= EXERCISE PROMPT =
Starting at the line containing "Sofia Ennaoui w" and ending at the line containing "Tak łatwo nie odpuszczam. Wracam po dwóch", substitute "Londynie" for every occurrence of "Pekinie" and write those lines out again with nothing else changed.

Collected data
#####

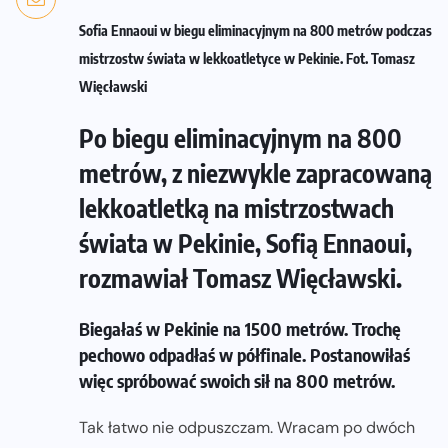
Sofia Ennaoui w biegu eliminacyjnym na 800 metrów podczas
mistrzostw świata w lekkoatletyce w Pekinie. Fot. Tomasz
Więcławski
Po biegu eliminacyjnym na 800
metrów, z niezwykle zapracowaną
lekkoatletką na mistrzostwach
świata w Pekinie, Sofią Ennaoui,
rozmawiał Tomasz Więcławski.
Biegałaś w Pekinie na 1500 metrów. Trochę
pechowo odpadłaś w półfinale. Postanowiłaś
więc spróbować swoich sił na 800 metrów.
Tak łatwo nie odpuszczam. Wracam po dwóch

#####

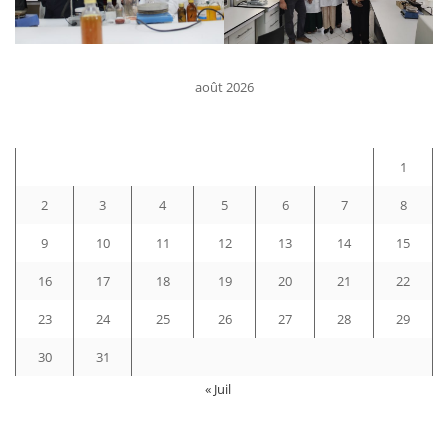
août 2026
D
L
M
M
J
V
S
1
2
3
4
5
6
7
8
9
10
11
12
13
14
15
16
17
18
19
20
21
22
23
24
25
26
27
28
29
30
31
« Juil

#####

= ANSWER SECTION =
Sofia Ennaoui w biegu eliminacyjnym na 800 metrów podczas
mistrzostw świata w lekkoatletyce w Londynie. Fot. Tomasz
Więcławski
Po biegu eliminacyjnym na 800
metrów, z niezwykle zapracowaną
lekkoatletką na mistrzostwach
świata w Londynie, Sofią Ennaoui,
rozmawiał Tomasz Więcławski.
Biegałaś w Londynie na 1500 metrów. Trochę
pechowo odpadłaś w półfinale. Postanowiłaś
więc spróbować swoich sił na 800 metrów.
Tak łatwo nie odpuszczam. Wracam po dwóch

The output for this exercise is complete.